Top of Record excerpts

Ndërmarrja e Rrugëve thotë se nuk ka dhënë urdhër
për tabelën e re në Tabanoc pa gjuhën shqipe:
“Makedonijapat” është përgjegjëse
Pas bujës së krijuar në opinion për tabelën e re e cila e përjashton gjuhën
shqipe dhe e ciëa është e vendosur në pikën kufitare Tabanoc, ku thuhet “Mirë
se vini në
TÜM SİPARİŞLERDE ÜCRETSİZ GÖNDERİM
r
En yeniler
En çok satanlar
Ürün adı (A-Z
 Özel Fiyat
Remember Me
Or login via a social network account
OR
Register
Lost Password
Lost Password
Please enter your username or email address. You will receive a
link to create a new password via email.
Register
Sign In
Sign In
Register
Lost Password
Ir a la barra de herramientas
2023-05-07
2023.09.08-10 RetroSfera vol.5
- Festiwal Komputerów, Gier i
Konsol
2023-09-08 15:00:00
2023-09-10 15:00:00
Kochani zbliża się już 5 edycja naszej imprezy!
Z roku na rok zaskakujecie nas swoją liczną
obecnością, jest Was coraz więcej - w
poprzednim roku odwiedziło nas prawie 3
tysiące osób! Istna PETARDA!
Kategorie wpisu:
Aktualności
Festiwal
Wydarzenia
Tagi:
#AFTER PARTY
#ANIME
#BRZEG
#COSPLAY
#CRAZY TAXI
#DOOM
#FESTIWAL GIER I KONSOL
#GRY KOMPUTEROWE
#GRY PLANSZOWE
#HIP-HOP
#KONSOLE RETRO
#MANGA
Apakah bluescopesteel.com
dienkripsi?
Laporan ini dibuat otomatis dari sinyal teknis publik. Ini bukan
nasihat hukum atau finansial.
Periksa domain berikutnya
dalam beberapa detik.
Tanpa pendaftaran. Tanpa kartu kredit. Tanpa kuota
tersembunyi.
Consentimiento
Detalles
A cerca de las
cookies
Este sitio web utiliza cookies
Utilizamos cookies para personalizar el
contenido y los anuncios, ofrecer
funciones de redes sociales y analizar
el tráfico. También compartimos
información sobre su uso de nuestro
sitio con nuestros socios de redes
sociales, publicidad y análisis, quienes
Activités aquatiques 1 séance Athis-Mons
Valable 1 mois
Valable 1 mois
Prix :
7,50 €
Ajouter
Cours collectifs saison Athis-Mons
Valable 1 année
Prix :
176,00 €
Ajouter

Bottom of Record excerpts

**Written task**
Go through the data and show every line where "gjuhën" occurs.

**Response to the task**
për tabelën e re në Tabanoc pa gjuhën shqipe:
Pas bujës së krijuar në opinion për tabelën e re e cila e përjashton gjuhën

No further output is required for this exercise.